None of this makes much sense to anyone who has studied suicide as a universal human phenomenon. There have been many suicide outbreaks among adolescents and college-age people in other countries, past and present.
Moreover, suicide experts in both Europe and the US have been concerned for a long time about the role of mass media in triggering or sustaining such contagions. Some studies associate media publicity of the deaths (especially the suicides) of famous people with transient increases in suicide and even accident rates.

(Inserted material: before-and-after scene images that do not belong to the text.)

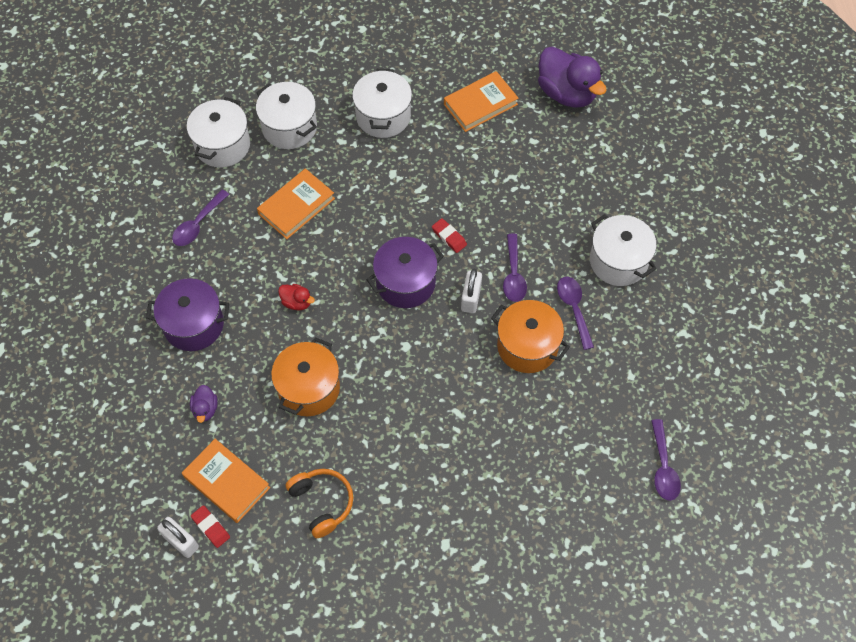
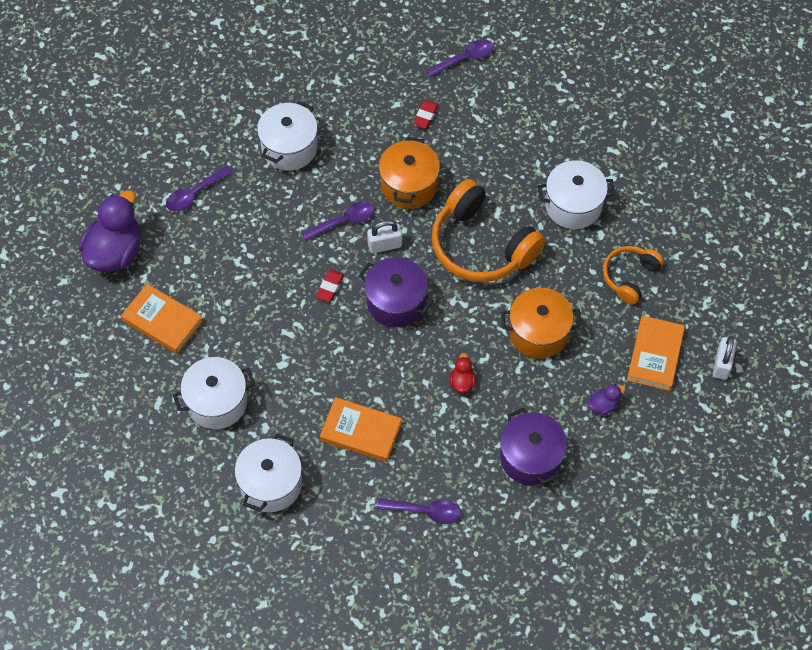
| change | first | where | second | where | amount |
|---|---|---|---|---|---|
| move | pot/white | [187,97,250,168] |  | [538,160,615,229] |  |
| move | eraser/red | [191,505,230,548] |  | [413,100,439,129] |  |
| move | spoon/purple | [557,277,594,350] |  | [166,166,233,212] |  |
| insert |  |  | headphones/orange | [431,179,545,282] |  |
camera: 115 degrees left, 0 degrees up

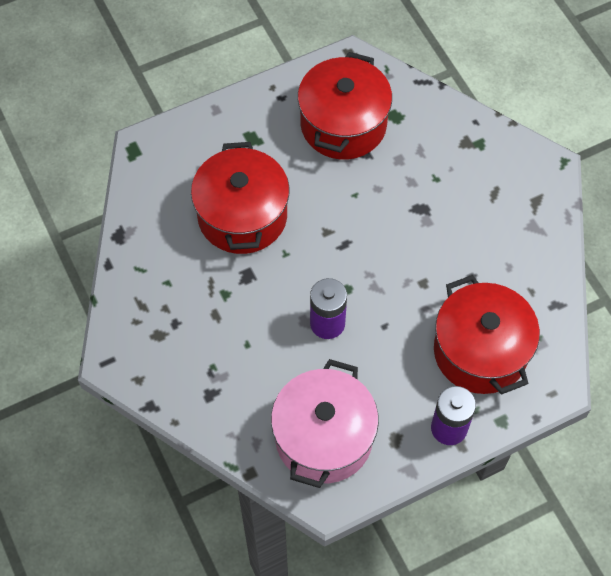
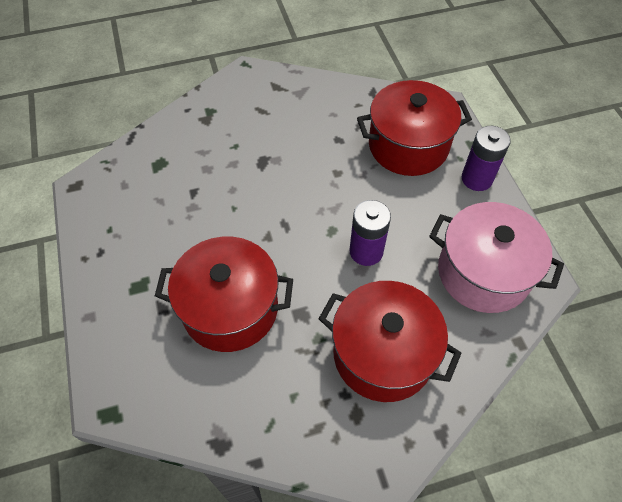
| change | first | where | second | where | amount |
|---|---|---|---|---|---|
| move | pot/red | [298,52,392,160] |  | [319,281,462,402] |  |
camera: 80 degrees left, 5 degrees down

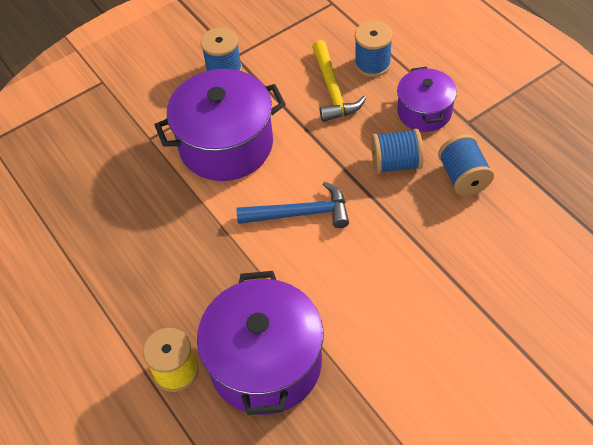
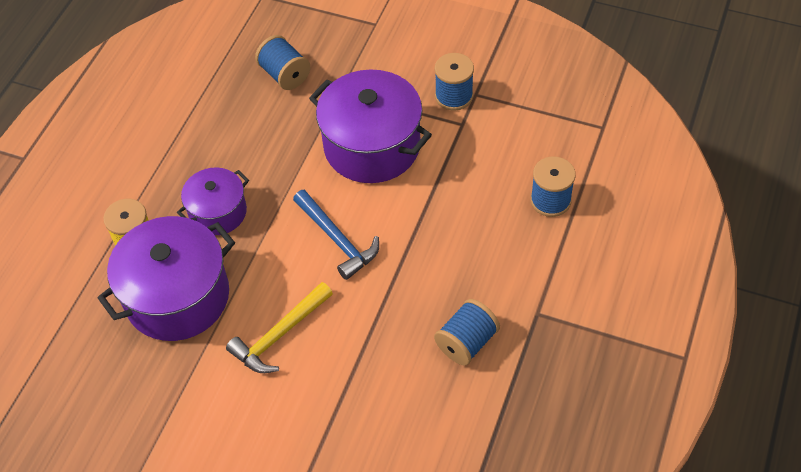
| change | first | where | second | where | amount |
|---|---|---|---|---|---|
| move | hammer/yellow | [312,40,366,122] |  | [226,282,333,373] |  |
| move | spool/blue | [371,129,424,174] |  | [255,35,310,90] |  |
| move | pot/purple | [397,67,457,132] |  | [177,168,249,235] |  |
camera: 55 degrees right, 0 degrees up

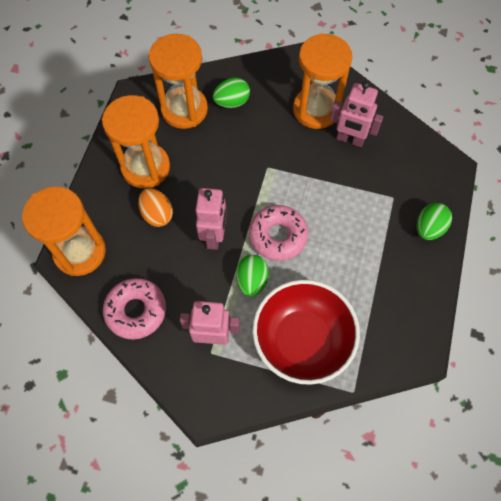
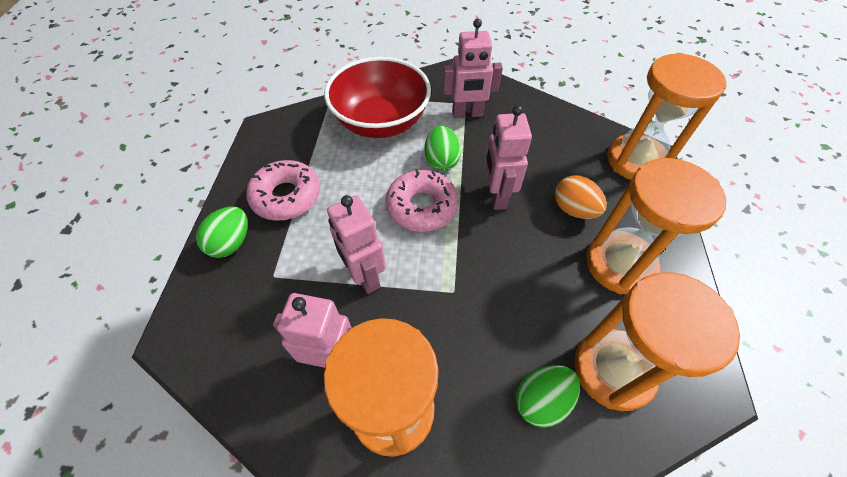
| change | first | where | second | where | amount |
|---|---|---|---|---|---|
| move | donut/pink | [103,278,166,340] |  | [246,160,320,221] |  |
| insert |  |  | robot/pink | [327,195,386,294] |  |
camera: 170 degrees right, 10 degrees down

Not all researchers have found a correlation between local increases in such death rates and the way that suicide is reported in the media. But all have concluded that any (even oral) transmission of news about someone's suicide can suggest the act to susceptible people, especially impulsive adolescents with depressive tendencies.
The "Yukko syndrome" as a national phenomenon was possibly precipitated by the immediate, intense, and uniform manner in which Okada's death was sensationally reported throughout Japan. Shocking primetime hold-the-press postmortems, reports of the morbid thoughts behind the bright eyes and smile of such a highly visible vendor of adolescent dreams, could not help but infect other people, even those who were not her fans, with a sense of hopelessness about their own frustrations.
Such as it was, the Okada epidemic was minuscule compared with the "cluster suicides" which have plagued teenagers in several small towns in the US in recent years. In one case, a single high school in Plano, Texas, with roughly 100,000 people, was struck by six suicides in just seven months in 1983.
This is the annual equivalent of 12,000 teenage suicides in Japan with a population of 120 million--or 20 times the 600 juvenile suicides which Japan has averaged in the past five years. The number of juveniles who kill themselves each year in the US, with only twice Japan's population, runs into the thousands.
Pursuit or reunion suicides are a common response to the grief of separation from a parent, child, spouse, or lover, but they can also occur on death anniversaries. The deaths of cult heroes like James Dean (accident), Marilyn Monroe (suicide), and John Lennon (murder) are thought to have inspired several suicides. The suicide of Sylvia Plath probably figured in the suicide of fellow poet and friend Anne Sexton, if not in the deaths of other artistic women. The list of examples is long.
But even fictional suicides are reputed to have stimulated "imitative" or "identity" self-murders. The classic example is the death of the hero of Goethe's 18th-century novel, The Sorrows of Young Werther.
Journalists and even scholars are inclined to describe the history of suicide epidemics and landmarks in Japan as though plagues of Kierkegaard's "sickness unto death" are not also found in other countries. The "Yukko syndrome" shares too many aspects of suicide contagions elsewhere to be regarded as peculiar to Japan. Rather than prove that Japan's deified entertainers and their worshippers are somehow different, such "vogues" and "chain reactions" (the favourite misnomers of reporters and academics) really show how much the Japanese have in Common with the rest of humanity.